Located in the basement at Stanford University, professor Zimbardo and his team made a mock up prison they would use in the experiment over the following six days. They chose 24 volunteers out of a group of 75 and then randomly assigned them with guard or prisoner roles. The participants were dominantly white middle-class males without any criminal record who were deemed most psychologically fit and generally healthy. As the goal of the experiment was to determine what is the reason for conflicts between guards and prisoners, guards were equipped with wooden batons, mirror sunglasses to prevent eye contact, and clothing that was very close in comparison to that of real prison guards. Prisoners on the other hand, were ill fitted with inadequate clothing while wearing ankle chains. It is important to mention that professor Zimbardo took a role of superintendent while one of his under graduate students assumed the role of prison warden.
The experiment began with a series of arrests where the prisoner participants were arrested in their homes and went trough the full procedure in the local police station, courtesy of Palo Alto Police Dept. They were then transported to mock prison after they were properly booked and fingerprinted. The first day of imprisonment went rather uneventful. However, on the second day prisoners of Cell 1 barricaded their doors with their beds while refusing to follow guard’s instruction. It is worth mentioning that guards were instructed not to use physical force on prisoners during the experiment. Guard’s conduct in subduing the revolt in Cell 1 already proved that personal restrain might be a problem since they used fire extinguishers to bring Cell 1 under control without any supervision from the research team. Although there were no more physical confrontations during the experiments, guards turned to use of psychological methods to instill order and punish prisoners. Few of these methods were consisted of making prisoners repeat their designated prisoner numbers out loud in an effort to depersonalize them, denying the prisoners clothes or making prisoners urinate and defecate in a bucket placed in the middle of a cell and then refusing to empty the content of the bucket. Naturally, sanitary conditions deteriorated along with mental health of prisoners. Experiment was terminated after six days, eight days short of planned schedule. This was due to an argument made by Zimbardo’s girlfriend that the experiment is too cruel.
After the experiment was terminated most of the guards were genuinely angry that the experiment was abruptly ended so soon while roughly one third of them demonstrated true sadistic tendencies. The results of the experiment showed that the situation, rather than their individual personalities, caused the participants’ behavior, thus being in alignment with the results of Milgram’s experiment.

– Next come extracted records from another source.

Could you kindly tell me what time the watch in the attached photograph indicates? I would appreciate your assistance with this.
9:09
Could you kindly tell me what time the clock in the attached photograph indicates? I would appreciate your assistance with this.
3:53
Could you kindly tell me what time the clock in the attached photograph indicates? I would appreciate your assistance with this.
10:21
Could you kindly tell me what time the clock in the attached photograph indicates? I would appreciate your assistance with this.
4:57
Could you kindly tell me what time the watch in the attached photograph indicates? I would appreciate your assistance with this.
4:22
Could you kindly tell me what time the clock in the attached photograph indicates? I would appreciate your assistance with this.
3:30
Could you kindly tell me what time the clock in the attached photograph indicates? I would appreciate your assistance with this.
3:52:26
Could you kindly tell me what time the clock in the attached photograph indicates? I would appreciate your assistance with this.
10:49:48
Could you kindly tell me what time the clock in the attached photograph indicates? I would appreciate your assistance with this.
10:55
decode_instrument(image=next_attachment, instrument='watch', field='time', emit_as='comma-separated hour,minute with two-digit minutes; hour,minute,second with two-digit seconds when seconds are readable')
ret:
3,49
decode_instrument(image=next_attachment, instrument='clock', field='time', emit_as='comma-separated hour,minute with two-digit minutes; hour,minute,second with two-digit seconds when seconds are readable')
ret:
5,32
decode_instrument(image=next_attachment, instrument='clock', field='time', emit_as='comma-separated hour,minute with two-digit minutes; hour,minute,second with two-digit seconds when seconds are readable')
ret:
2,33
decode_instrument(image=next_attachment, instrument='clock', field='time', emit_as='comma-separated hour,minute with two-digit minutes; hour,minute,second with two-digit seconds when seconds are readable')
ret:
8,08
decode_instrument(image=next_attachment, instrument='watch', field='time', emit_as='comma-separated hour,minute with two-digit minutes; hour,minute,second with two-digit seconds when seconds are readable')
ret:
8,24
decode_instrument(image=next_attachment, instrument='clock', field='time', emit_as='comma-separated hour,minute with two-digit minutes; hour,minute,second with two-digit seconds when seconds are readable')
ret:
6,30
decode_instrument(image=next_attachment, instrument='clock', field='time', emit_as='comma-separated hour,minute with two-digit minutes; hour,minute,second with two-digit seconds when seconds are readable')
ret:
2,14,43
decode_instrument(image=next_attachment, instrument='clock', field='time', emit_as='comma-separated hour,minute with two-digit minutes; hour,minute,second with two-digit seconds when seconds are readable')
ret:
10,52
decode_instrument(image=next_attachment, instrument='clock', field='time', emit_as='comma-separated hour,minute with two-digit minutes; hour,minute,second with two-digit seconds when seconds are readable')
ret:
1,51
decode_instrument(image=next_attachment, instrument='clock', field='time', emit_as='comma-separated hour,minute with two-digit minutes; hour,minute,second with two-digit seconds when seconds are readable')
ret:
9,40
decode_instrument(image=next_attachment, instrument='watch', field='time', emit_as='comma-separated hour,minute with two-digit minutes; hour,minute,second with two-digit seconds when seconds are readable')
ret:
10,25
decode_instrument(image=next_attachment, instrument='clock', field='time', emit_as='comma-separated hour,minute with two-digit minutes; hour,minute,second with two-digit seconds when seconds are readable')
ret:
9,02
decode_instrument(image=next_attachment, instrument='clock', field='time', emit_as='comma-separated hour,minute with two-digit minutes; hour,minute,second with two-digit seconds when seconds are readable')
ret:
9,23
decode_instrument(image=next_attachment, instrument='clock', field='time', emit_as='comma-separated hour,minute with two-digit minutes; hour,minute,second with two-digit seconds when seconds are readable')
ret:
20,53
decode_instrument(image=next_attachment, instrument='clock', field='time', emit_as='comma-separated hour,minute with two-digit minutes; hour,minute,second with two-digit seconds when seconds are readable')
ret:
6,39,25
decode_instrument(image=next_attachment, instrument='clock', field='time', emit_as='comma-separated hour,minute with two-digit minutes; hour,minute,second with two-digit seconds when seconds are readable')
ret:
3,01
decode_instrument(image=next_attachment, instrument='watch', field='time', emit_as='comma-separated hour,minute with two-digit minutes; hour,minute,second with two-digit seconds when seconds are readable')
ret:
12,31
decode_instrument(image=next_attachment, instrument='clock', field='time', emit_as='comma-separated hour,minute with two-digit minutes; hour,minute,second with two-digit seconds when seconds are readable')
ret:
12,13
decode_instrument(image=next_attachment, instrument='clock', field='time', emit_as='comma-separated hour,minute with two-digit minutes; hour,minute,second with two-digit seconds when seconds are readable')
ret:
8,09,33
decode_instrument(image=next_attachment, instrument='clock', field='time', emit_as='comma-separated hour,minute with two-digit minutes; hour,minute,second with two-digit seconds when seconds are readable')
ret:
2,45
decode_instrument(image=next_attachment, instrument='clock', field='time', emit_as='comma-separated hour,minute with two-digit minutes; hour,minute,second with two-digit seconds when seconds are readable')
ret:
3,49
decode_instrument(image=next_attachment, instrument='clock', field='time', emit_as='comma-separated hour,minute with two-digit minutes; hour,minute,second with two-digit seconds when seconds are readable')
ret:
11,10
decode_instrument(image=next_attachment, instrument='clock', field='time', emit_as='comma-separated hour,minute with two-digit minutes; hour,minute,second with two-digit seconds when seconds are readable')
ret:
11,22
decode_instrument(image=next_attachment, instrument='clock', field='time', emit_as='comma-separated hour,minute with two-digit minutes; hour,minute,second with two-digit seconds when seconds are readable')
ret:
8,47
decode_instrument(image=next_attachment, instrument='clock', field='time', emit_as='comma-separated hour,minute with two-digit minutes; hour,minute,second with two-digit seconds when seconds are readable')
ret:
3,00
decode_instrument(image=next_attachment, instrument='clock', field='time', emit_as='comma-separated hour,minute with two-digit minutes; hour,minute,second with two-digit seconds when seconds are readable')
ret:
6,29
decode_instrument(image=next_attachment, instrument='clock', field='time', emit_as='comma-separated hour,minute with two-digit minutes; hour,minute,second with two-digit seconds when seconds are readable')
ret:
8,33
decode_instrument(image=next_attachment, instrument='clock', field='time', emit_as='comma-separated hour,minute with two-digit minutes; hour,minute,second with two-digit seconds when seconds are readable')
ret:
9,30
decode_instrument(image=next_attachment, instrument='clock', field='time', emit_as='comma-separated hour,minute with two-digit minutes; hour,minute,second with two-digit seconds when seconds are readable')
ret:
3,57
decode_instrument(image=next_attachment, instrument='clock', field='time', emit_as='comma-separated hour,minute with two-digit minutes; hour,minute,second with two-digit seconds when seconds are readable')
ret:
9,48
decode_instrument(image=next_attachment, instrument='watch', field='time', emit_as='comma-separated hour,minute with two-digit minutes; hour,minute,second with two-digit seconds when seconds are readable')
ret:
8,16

Naturally, there was a lot controversy about the experiment as some argued that it was too cruel and dangerous since the guards overstepped their boundaries, thus exposing participants to potential psychological damage. Others noted that it wasn’t very objective since Zimbardo and his team were involved as participants of one side. Controversial or not, Stanford prison experiment is one of the most famous experiments in the field of psychology to this date.